BRIEF:
Your reply should be the whole listing, copied exactly, with the pictures left out.

BEGIN EXTRACTED INFORMATION

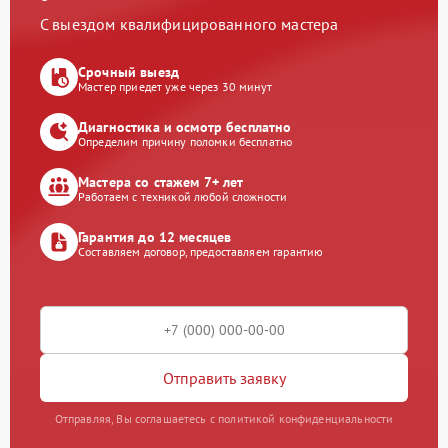
С выездом квалифицированного мастера
Срочный выезд
Мастер приедет уже через 30 минут
Диагностика и осмотр бесплатно
Определим причину поломки бесплатно
Мастера со стажем 7+ лет
Работаем с техникой любой сложности
Гарантия до 12 месяцев
Составляем договор, предоставляем гарантию
Отправить заявку
Отправляя, Вы соглашаетесь с политикой конфиденциальности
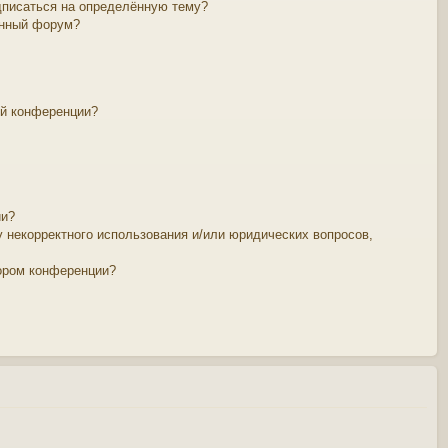
дписаться на определённую тему?
ённый форум?
ой конференции?
ии?
у некорректного использования и/или юридических вопросов,
тором конференции?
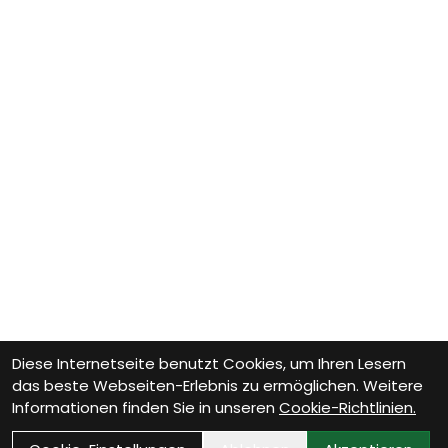
Diese Internetseite benutzt Cookies, um Ihren Lesern
das beste Webseiten-Erlebnis zu ermöglichen. Weitere
Informationen finden Sie in unseren
Cookie-Richtlinien.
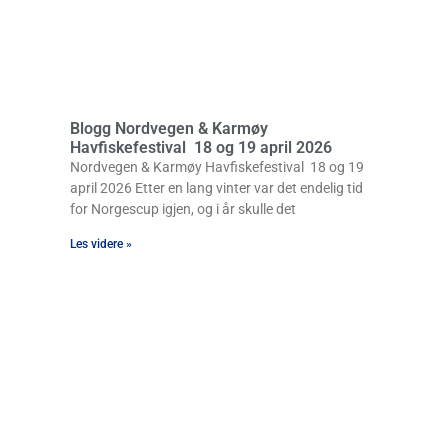
Blogg Nordvegen & Karmøy
Havfiskefestival 18 og 19 april 2026
Nordvegen & Karmøy Havfiskefestival 18 og 19
april 2026 Etter en lang vinter var det endelig tid
for Norgescup igjen, og i år skulle det
Les videre »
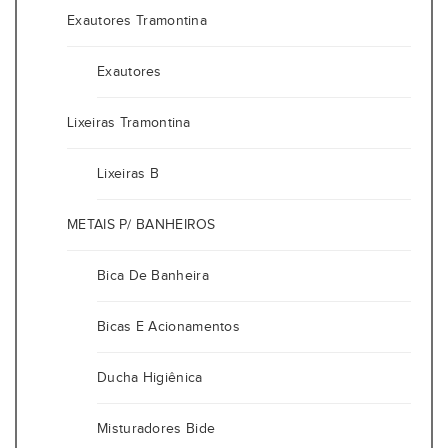
Exautores Tramontina
Exautores
Lixeiras Tramontina
Lixeiras B
METAIS P/ BANHEIROS
Bica De Banheira
Bicas E Acionamentos
Ducha Higiênica
Misturadores Bide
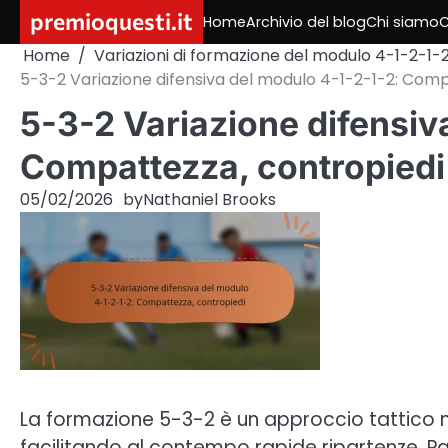
Skip
premioquesti.it
Home
Archivio del blog
Chi siamo
C
to
Home
Variazioni di formazione del modulo 4-1-2-1-
content
5-3-2 Variazione difensiva del modulo 4-1-2-1-2: Comp
5-3-2 Variazione difensiv
Compattezza, contropiedi
05/02/2026
by
Nathaniel Brooks
La formazione 5-3-2 è un approccio tattico nel
facilitando al contempo rapide ripartenze. P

END EXTRACTED INFORMATION

YOUR SOLUTION:
С выездом квалифицированного мастера
Срочный выезд
Мастер приедет уже через 30 минут
Диагностика и осмотр бесплатно
Определим причину поломки бесплатно
Мастера со стажем 7+ лет
Работаем с техникой любой сложности
Гарантия до 12 месяцев
Составляем договор, предоставляем гарантию
Отправить заявку
Отправляя, Вы соглашаетесь с политикой конфиденциальности
дписаться на определённую тему?
ённый форум?
ой конференции?
ии?
у некорректного использования и/или юридических вопросов,
тором конференции?
Diese Internetseite benutzt Cookies, um Ihren Lesern
das beste Webseiten-Erlebnis zu ermöglichen. Weitere
Informationen finden Sie in unseren
Cookie-Richtlinien.
Blogg Nordvegen & Karmøy
Havfiskefestival 18 og 19 april 2026
Nordvegen & Karmøy Havfiskefestival 18 og 19
april 2026 Etter en lang vinter var det endelig tid
for Norgescup igjen, og i år skulle det
Les videre »
Exautores Tramontina
Exautores
Lixeiras Tramontina
Lixeiras B
METAIS P/ BANHEIROS
Bica De Banheira
Bicas E Acionamentos
Ducha Higiênica
Misturadores Bide
Skip
premioquesti.it
Home
Archivio del blog
Chi siamo
C
to
Home
Variazioni di formazione del modulo 4-1-2-1-
content
5-3-2 Variazione difensiva del modulo 4-1-2-1-2: Comp
5-3-2 Variazione difensiv
Compattezza, contropiedi
05/02/2026
by
Nathaniel Brooks
La formazione 5-3-2 è un approccio tattico nel
facilitando al contempo rapide ripartenze. P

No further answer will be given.